Появляться и встречаться с коллегами не было никакого желания, но мне очень нужны были деньги, поэтому заставила себя отправиться к Ивашкину.
В офисе было до странности тихо. Но не успела снять пальто и стряхнуть подтаявшие снежинки с шапки, как наткнулась на Катю.

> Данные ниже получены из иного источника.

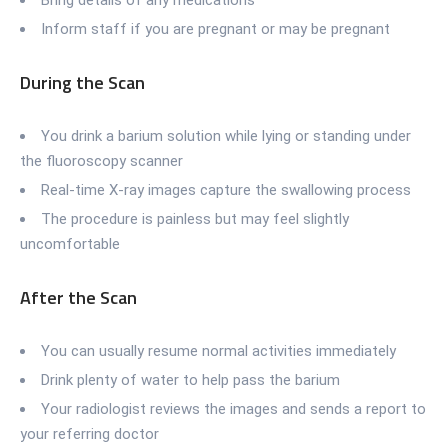
Inform staff if you are pregnant or may be pregnant
During the Scan
You drink a barium solution while lying or standing under
the fluoroscopy scanner
Real-time X-ray images capture the swallowing process
The procedure is painless but may feel slightly
uncomfortable
After the Scan
You can usually resume normal activities immediately
Drink plenty of water to help pass the barium
Your radiologist reviews the images and sends a report to
your referring doctor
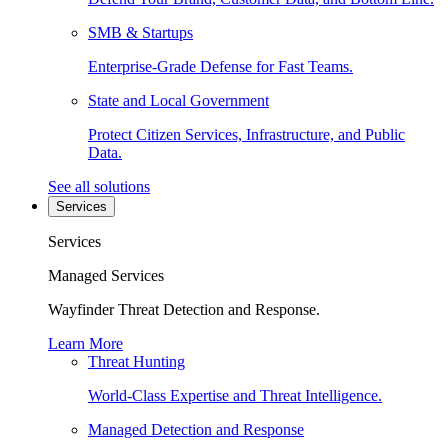
SMB & Startups
Enterprise-Grade Defense for Fast Teams.
State and Local Government
Protect Citizen Services, Infrastructure, and Public
Data.
See all solutions
Services
Services
Managed Services
Wayfinder Threat Detection and Response.
Learn More
Threat Hunting
World-Class Expertise and Threat Intelligence.
Managed Detection and Response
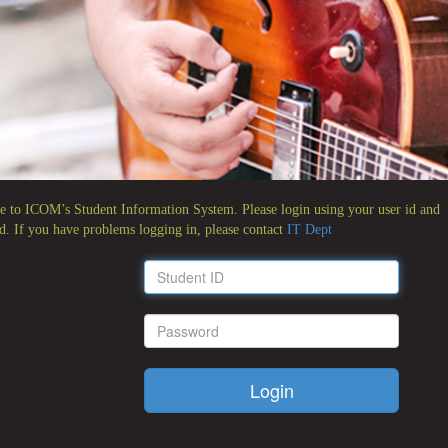
 to ICOM’s Student Information System. Please login using your user id and
d. If you have problems logging in, please contact
IT Dept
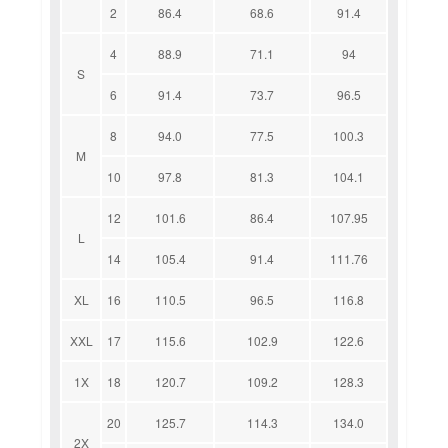
2
86.4
68.6
91.4
4
88.9
71.1
94
S
6
91.4
73.7
96.5
8
94.0
77.5
100.3
M
10
97.8
81.3
104.1
12
101.6
86.4
107.95
L
14
105.4
91.4
111.76
XL
16
110.5
96.5
116.8
XXL
17
115.6
102.9
122.6
1X
18
120.7
109.2
128.3
20
125.7
114.3
134.0
2X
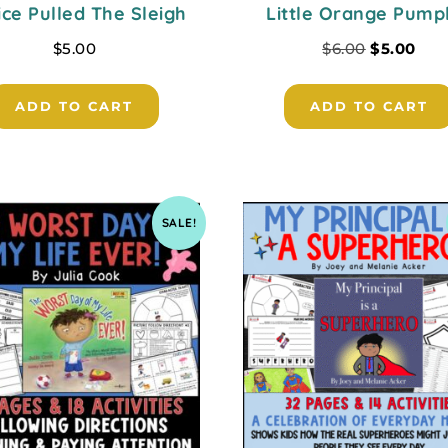
ice Pulled The Sleigh
Little Orange Pump
$
5.00
$
6.00
$
5.00
ADD TO CART
ADD TO CART
SALE!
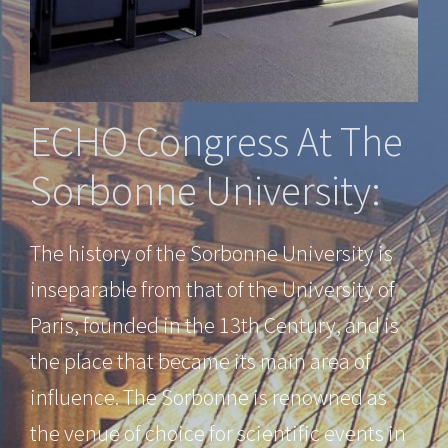
ECHO Congress At The
Sorbonne University:
The history of the Sorbonne University is
inseparable from that of the University of
Paris, founded in the 13th Century, and is
the place that became its main area of
influence. The Sorbonne is renowned as
the venue of choice for scientific events in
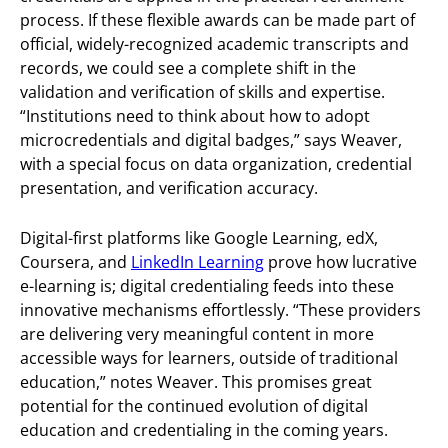
process. If these flexible awards can be made part of
official, widely-recognized academic transcripts and
records, we could see a complete shift in the
validation and verification of skills and expertise.
“Institutions need to think about how to adopt
microcredentials and digital badges,” says Weaver,
with a special focus on data organization, credential
presentation, and verification accuracy.
Digital-first platforms like Google Learning, edX,
Coursera, and
LinkedIn Learning
prove how lucrative
e-learning is; digital credentialing feeds into these
innovative mechanisms effortlessly. “These providers
are delivering very meaningful content in more
accessible ways for learners, outside of traditional
education,” notes Weaver. This promises great
potential for the continued evolution of digital
education and credentialing in the coming years.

— Лиза! — она закричала так громко, что за закрытой дверью что-то уронили. — Наконец-то!
И практически силой потащила меня в наш кабинет. Здесь, как всегда, царил беспорядок.
— Ты почему опоздала? — затараторила она. — Тебя все ждали. Планерка закончилась уже. Ивашкин недоволен жутко. Сейчас ценные указания раздаст и уж достанется тебе.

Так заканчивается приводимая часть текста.